Vorstellung: Opel Insignia Sports Tourer

Neuer Name, neues Glück – oder auch: Der wahre Opel-Kombi ist gelandet.

01.04.2009 Autorevue Magazin

Es vergeht kaum ein Tag, an dem nicht irgendwelche Hiobsbotschaften rund um GM und Opel bekannt würden. Es ist daher mehr als nur ein Lichtblick, wenn bei Opel momentan Sonderschichten gefahren werden, um dem Andrang auf den Insignia nachzukommen. Insgesamt wurden bereits 75.000 Exemplare geordert – was die Erwartungen seiner Macher deutlich übertrifft, zumal die wichtigste Karosserieform, der Kombi, erst jetzt auf den Markt kommt.

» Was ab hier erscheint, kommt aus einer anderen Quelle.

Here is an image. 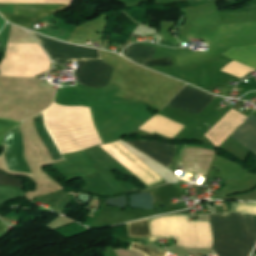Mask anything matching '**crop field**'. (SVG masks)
<instances>
[{
  "label": "crop field",
  "mask_w": 256,
  "mask_h": 256,
  "mask_svg": "<svg viewBox=\"0 0 256 256\" xmlns=\"http://www.w3.org/2000/svg\"><path fill=\"white\" fill-rule=\"evenodd\" d=\"M11 177V176H10ZM0 171V185L14 186L24 189L22 179L10 178Z\"/></svg>",
  "instance_id": "obj_13"
},
{
  "label": "crop field",
  "mask_w": 256,
  "mask_h": 256,
  "mask_svg": "<svg viewBox=\"0 0 256 256\" xmlns=\"http://www.w3.org/2000/svg\"><path fill=\"white\" fill-rule=\"evenodd\" d=\"M49 52L53 60L59 62L72 61V58L99 57L98 50L67 44L29 32ZM42 45V46H43ZM43 47V48H44ZM44 48V49H45ZM51 58V59H52ZM100 58L73 59V61L97 60ZM76 74L79 83L90 88H102L109 84L114 67L104 60L77 62Z\"/></svg>",
  "instance_id": "obj_2"
},
{
  "label": "crop field",
  "mask_w": 256,
  "mask_h": 256,
  "mask_svg": "<svg viewBox=\"0 0 256 256\" xmlns=\"http://www.w3.org/2000/svg\"><path fill=\"white\" fill-rule=\"evenodd\" d=\"M100 147H102L105 151H107L110 155H112L115 159H117L140 179H142L146 185L150 186L160 182H164V180L159 175H157L153 170L146 166L142 161H140L117 141L107 145H102Z\"/></svg>",
  "instance_id": "obj_3"
},
{
  "label": "crop field",
  "mask_w": 256,
  "mask_h": 256,
  "mask_svg": "<svg viewBox=\"0 0 256 256\" xmlns=\"http://www.w3.org/2000/svg\"><path fill=\"white\" fill-rule=\"evenodd\" d=\"M213 236L211 254L249 256L256 243V216L235 211L209 215ZM210 254V253H209Z\"/></svg>",
  "instance_id": "obj_1"
},
{
  "label": "crop field",
  "mask_w": 256,
  "mask_h": 256,
  "mask_svg": "<svg viewBox=\"0 0 256 256\" xmlns=\"http://www.w3.org/2000/svg\"><path fill=\"white\" fill-rule=\"evenodd\" d=\"M254 253H256V249H255Z\"/></svg>",
  "instance_id": "obj_15"
},
{
  "label": "crop field",
  "mask_w": 256,
  "mask_h": 256,
  "mask_svg": "<svg viewBox=\"0 0 256 256\" xmlns=\"http://www.w3.org/2000/svg\"><path fill=\"white\" fill-rule=\"evenodd\" d=\"M216 96L200 92L188 86H185L178 95L168 104L187 112L198 115L206 106H208Z\"/></svg>",
  "instance_id": "obj_5"
},
{
  "label": "crop field",
  "mask_w": 256,
  "mask_h": 256,
  "mask_svg": "<svg viewBox=\"0 0 256 256\" xmlns=\"http://www.w3.org/2000/svg\"><path fill=\"white\" fill-rule=\"evenodd\" d=\"M146 65H152V66H167V65H173L171 62V58H161V59H155V60H149L146 62Z\"/></svg>",
  "instance_id": "obj_14"
},
{
  "label": "crop field",
  "mask_w": 256,
  "mask_h": 256,
  "mask_svg": "<svg viewBox=\"0 0 256 256\" xmlns=\"http://www.w3.org/2000/svg\"><path fill=\"white\" fill-rule=\"evenodd\" d=\"M223 55L256 69L255 45L233 48L225 52Z\"/></svg>",
  "instance_id": "obj_7"
},
{
  "label": "crop field",
  "mask_w": 256,
  "mask_h": 256,
  "mask_svg": "<svg viewBox=\"0 0 256 256\" xmlns=\"http://www.w3.org/2000/svg\"><path fill=\"white\" fill-rule=\"evenodd\" d=\"M155 50V48L135 43L128 46L122 54L129 57L131 60L143 65L145 59H152Z\"/></svg>",
  "instance_id": "obj_8"
},
{
  "label": "crop field",
  "mask_w": 256,
  "mask_h": 256,
  "mask_svg": "<svg viewBox=\"0 0 256 256\" xmlns=\"http://www.w3.org/2000/svg\"><path fill=\"white\" fill-rule=\"evenodd\" d=\"M129 236L151 237L148 219L128 223Z\"/></svg>",
  "instance_id": "obj_9"
},
{
  "label": "crop field",
  "mask_w": 256,
  "mask_h": 256,
  "mask_svg": "<svg viewBox=\"0 0 256 256\" xmlns=\"http://www.w3.org/2000/svg\"><path fill=\"white\" fill-rule=\"evenodd\" d=\"M23 6H46V10H35L45 9V7H25L35 9H24ZM15 15L8 13H1V15L8 21L13 22L19 26L29 29L38 20L53 14L59 10H62L68 6L65 5H14Z\"/></svg>",
  "instance_id": "obj_4"
},
{
  "label": "crop field",
  "mask_w": 256,
  "mask_h": 256,
  "mask_svg": "<svg viewBox=\"0 0 256 256\" xmlns=\"http://www.w3.org/2000/svg\"><path fill=\"white\" fill-rule=\"evenodd\" d=\"M129 249L138 251V252L144 254L145 256H167V253H164L162 251L152 249V248H149V247H146V246L134 243V242L131 244Z\"/></svg>",
  "instance_id": "obj_11"
},
{
  "label": "crop field",
  "mask_w": 256,
  "mask_h": 256,
  "mask_svg": "<svg viewBox=\"0 0 256 256\" xmlns=\"http://www.w3.org/2000/svg\"><path fill=\"white\" fill-rule=\"evenodd\" d=\"M21 191L12 187H0V203L24 197L25 195Z\"/></svg>",
  "instance_id": "obj_10"
},
{
  "label": "crop field",
  "mask_w": 256,
  "mask_h": 256,
  "mask_svg": "<svg viewBox=\"0 0 256 256\" xmlns=\"http://www.w3.org/2000/svg\"><path fill=\"white\" fill-rule=\"evenodd\" d=\"M209 1H211V0H209Z\"/></svg>",
  "instance_id": "obj_17"
},
{
  "label": "crop field",
  "mask_w": 256,
  "mask_h": 256,
  "mask_svg": "<svg viewBox=\"0 0 256 256\" xmlns=\"http://www.w3.org/2000/svg\"><path fill=\"white\" fill-rule=\"evenodd\" d=\"M129 144L140 149L152 158L170 168V164L177 146L163 145L158 141H128Z\"/></svg>",
  "instance_id": "obj_6"
},
{
  "label": "crop field",
  "mask_w": 256,
  "mask_h": 256,
  "mask_svg": "<svg viewBox=\"0 0 256 256\" xmlns=\"http://www.w3.org/2000/svg\"><path fill=\"white\" fill-rule=\"evenodd\" d=\"M21 123L14 122L8 119H0V136H5L12 128L20 125ZM3 143V137H0V147Z\"/></svg>",
  "instance_id": "obj_12"
},
{
  "label": "crop field",
  "mask_w": 256,
  "mask_h": 256,
  "mask_svg": "<svg viewBox=\"0 0 256 256\" xmlns=\"http://www.w3.org/2000/svg\"><path fill=\"white\" fill-rule=\"evenodd\" d=\"M252 256H255V255H252Z\"/></svg>",
  "instance_id": "obj_16"
}]
</instances>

Um dem Streben nach Höherem besonderen Ausdruck zu verleihen, bricht Opel mit der Tradition der Namensgebung und nennt den Kombi statt Caravan erstmalig Sports Tourer. Und nicht nur der Name, auch die Formensprache schlägt einen ganz neuen Weg ein: Statt auf maximales Ladevolumen ist der Sports Tourer in Richtung smarter Auftritt gebürstet, und man kann das Resultat als echt gelungen betrachten. Die Dachlinie senkt sich hinten elegant ab, die Heckklappe trägt mit ihrer schräg gestellten Heckscheibe zu einem würdigen Heckabschluss bei. Der Kofferraumdeckel lässt sich übrigens optional elektrisch öffnen und schließen und verharrt – für niedrige Garagen beispielsweise – in einer programmierten Position. Was das Ladeabteil angeht, wartet der Insignia bei aufgestellten Rückenlehnen mit 540 Liter auf (10 Liter mehr als beim Vorgänger Vectra Caravan), bei umgelegter Rückbank kommt man auf eine ebene Ladefläche und ein Volumen von 1530 Litern.

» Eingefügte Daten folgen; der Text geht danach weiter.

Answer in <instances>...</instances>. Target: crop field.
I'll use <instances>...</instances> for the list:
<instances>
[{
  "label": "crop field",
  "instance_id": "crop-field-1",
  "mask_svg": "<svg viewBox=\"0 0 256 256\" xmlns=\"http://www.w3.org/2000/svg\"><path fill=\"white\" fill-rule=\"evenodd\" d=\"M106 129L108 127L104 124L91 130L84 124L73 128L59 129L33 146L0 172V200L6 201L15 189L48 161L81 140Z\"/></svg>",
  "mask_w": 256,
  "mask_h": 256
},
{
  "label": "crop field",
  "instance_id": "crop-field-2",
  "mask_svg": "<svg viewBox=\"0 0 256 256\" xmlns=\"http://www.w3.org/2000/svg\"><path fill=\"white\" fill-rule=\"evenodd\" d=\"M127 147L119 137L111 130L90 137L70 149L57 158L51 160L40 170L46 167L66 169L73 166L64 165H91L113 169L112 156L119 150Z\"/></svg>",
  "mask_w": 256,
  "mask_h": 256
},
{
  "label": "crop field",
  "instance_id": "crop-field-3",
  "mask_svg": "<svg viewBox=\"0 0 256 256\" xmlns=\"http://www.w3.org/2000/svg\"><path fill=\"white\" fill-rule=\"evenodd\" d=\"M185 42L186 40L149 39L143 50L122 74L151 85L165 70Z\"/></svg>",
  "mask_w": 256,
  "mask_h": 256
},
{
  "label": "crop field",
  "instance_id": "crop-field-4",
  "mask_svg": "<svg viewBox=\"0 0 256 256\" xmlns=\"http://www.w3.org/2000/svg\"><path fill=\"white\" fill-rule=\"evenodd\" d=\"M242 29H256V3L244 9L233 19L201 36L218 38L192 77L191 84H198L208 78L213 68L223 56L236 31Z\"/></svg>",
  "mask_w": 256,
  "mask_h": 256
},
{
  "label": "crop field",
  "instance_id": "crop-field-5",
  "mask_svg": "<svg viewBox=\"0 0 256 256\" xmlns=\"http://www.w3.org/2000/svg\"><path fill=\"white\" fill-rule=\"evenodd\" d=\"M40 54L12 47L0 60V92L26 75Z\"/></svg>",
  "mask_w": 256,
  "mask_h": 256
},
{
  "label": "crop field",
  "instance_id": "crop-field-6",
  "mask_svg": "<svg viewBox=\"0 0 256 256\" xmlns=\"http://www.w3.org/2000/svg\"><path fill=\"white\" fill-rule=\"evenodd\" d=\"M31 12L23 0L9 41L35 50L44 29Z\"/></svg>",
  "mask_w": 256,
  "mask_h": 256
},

Motorseitig war der Insignia mit vier Benzinern und drei Dieseln bisher schon breit aufgestellt. Gleichzeitig mit der Kombivariante wird die Palette noch um zwei Aggregate erweitert: Ein 1,6-l-Turbo-Benziner mit 180 PS und ein 2,0-l-Bi-Turbo-Diesel mit 190 PS runden das Programm nun vollends ab. Trotz des geringen Hubraums kommt der Benziner mit dem Gewicht des Wagens gut zurecht, für heftigere Kraftentfaltung muss allerdings höher gedreht werden. Der Diesel hingegen zieht praktisch vom Stand mit vollem Schmalz weg, was an der zweistufigen Aufladung liegt: Ein kleiner Lader versorgt den Motor bis rund 1500 Umdrehungen, danach wird etappenweise ein großer dazugeschaltet – bis sich bei 4000 Touren der große Lader solo um den Ladedruck kümmert. Toll: schafft die Euro5-Abgasnorm. Weniger gut: Akustisch könnte der starke Diesel etwas zurückhaltender sein, außerdem wird er zunächst nur als Allrad erhältlich sein.